The deal will be for a 24-month period, where experts from both Optiscan and Mayo will collaborate to create a robot-compatible endomicroscopic imaging system, with an initial emphasis on robotic-assisted breast cancer surgery.
Mayo Clinic is the largest not-for-profit medical group practice in the world, and has earned top rankings for high-quality patient care with more #1 rankings than any other hospital in the US.
It’s also top-ranked in more specialties than any other US hospital.
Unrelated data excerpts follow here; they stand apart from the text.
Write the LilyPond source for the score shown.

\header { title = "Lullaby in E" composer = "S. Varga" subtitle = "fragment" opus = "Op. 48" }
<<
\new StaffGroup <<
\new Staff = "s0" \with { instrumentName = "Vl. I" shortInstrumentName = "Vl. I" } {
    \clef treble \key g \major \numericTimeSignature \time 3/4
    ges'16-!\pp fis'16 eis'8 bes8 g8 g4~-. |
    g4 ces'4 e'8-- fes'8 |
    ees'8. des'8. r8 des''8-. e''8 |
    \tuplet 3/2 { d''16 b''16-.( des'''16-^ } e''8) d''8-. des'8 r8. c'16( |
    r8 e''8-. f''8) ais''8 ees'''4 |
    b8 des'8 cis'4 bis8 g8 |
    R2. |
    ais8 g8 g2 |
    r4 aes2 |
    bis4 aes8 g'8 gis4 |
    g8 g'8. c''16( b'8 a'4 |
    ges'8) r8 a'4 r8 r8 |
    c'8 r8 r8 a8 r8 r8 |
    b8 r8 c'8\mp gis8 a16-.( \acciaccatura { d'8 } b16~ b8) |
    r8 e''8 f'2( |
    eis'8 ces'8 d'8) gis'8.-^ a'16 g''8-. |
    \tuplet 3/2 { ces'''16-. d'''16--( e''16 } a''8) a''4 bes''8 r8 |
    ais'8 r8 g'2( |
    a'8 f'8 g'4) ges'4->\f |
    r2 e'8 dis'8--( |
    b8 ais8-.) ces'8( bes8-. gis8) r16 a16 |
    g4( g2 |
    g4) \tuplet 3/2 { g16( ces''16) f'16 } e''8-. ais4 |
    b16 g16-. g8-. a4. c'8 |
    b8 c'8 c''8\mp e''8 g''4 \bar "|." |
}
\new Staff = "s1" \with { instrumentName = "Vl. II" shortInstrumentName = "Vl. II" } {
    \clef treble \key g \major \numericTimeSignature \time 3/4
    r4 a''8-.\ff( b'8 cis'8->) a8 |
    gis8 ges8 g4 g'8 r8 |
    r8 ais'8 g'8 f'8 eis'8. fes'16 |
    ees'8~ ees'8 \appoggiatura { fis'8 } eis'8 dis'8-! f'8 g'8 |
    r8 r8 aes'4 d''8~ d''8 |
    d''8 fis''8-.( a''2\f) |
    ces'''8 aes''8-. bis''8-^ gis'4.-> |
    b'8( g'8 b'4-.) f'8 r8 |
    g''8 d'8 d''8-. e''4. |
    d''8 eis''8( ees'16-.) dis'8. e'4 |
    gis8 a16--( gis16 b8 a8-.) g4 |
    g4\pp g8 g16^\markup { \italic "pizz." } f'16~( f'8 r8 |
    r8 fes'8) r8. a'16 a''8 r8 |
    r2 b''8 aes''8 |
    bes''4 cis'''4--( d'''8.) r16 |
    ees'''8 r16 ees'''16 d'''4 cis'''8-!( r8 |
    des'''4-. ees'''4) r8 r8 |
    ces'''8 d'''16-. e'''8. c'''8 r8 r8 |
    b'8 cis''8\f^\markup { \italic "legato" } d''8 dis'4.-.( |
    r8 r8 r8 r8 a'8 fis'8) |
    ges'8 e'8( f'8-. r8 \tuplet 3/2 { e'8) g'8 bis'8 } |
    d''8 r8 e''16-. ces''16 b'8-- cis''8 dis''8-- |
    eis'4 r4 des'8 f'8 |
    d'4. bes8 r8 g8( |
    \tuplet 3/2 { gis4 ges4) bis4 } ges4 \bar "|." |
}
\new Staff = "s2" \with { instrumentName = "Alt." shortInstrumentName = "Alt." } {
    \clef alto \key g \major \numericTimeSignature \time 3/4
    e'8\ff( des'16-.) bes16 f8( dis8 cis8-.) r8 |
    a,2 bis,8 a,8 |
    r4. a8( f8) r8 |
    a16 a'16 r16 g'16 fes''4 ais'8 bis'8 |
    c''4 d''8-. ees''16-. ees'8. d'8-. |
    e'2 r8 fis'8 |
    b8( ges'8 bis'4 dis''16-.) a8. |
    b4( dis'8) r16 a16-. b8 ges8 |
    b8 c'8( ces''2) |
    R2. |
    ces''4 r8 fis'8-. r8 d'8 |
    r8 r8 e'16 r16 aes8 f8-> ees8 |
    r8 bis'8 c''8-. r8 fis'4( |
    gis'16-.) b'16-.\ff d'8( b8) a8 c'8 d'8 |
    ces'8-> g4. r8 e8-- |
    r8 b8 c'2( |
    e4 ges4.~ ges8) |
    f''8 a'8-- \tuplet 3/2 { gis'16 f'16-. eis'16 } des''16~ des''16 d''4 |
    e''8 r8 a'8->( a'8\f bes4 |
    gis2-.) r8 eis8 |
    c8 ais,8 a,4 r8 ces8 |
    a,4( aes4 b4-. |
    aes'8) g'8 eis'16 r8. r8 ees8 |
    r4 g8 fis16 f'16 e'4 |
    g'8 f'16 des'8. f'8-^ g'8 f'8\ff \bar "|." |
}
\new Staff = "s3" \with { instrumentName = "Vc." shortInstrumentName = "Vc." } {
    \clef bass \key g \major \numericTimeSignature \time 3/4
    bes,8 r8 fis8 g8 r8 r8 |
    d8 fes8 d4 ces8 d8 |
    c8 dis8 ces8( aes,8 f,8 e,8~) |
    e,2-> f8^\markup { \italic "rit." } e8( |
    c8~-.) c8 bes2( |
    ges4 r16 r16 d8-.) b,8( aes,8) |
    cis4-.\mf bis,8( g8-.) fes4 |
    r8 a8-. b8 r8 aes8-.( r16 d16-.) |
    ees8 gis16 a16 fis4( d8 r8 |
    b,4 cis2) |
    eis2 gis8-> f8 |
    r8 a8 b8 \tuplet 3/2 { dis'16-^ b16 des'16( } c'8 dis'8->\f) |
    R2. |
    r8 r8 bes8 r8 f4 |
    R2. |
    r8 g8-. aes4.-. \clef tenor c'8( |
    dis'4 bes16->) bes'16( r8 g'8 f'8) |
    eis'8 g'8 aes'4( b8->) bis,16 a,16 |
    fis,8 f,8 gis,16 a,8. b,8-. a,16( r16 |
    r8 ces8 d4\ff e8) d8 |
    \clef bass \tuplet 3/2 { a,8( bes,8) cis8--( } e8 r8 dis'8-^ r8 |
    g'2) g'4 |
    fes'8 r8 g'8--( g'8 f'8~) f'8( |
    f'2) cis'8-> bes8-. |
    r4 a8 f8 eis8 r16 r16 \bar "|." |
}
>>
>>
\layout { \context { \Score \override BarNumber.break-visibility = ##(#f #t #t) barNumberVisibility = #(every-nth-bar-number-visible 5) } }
The hospital undertakes more than 141,000 surgical cases and performs more than 4,000 robotic surgery cases a year.
Meanwhile, the robotic-assisted surgery market is experiencing significant growth.
The US robotic surgery service market was valued at US$1.8bn in 2022, and is estimated to grow at a compound annual growth rate (CAGR) of 17.3% to reach US$6.4bn in 2030.
Optiscan CEO, Dr Camile Farah, said the collaboration is part of Optiscan’s wider strategic focus on the US market, and the company’s plan to embed its technology as a key component of oncological surgery workflows.
“This collaboration is built on a shared history of innovation and a laser focus on delivering the highest quality patient outcomes for better health care delivery,” added Dr Farah.
AdAlta (ASX:1AD) and Cell Therapies Pty Ltd (CTPL) have signed a deal, designating CTPL as the preferred manufacturing partner for AdAlta for its cellular immunotherapies.
This strategic deal enhances AdCella, AdAlta’s cellular immunotherapy venture with SYNthesis BioVentures (SYNBV), by providing crucial support in product development, manufacturing, and supply chain operations.
CTPL’s involvement will also aid AdCella in achieving its objective of offering innovative cellular immunotherapies originating from Asia.
Under the agreement, CTPL’s services will encompass a spectrum of offerings, spanning process development, technology transfer, analytical testing, clinical product manufacturing and supply, as well as regulatory support.
“This collaboration with CTPL is the next key building block in our strategy to bring highly innovative cellular immunotherapies into a Western regulated environment,” said AdAlta’s CEO, Dr Tim Oldham.
Ecofibre (ASX:EOF) meanwhile surged +16% this morning after announcing that its US subsidiary, EUSA RE LLC, has signed a conditional agreement to sell and leaseback two manufacturing facilities in Greensboro, North Carolina.
The sale is part of the company’s plan to reduce debt and financial risk across the Ecofibre group.
The purchaser is a privately held real estate investment firm that currently owns 24 single and multi-tenant industrial properties and has acquired, developed, and managed over 10 million square feet of property across the US.
Key terms of the deal includes Ecofibre Advanced Technologies Inc becoming the tenant for next seven years with two and five year extension options.
Separately, Ecofibre advised that John Foley has been appointed interim CEO of the company, effective today. Foley has been an adviser to the business for some time, and will be based out of Greensboro.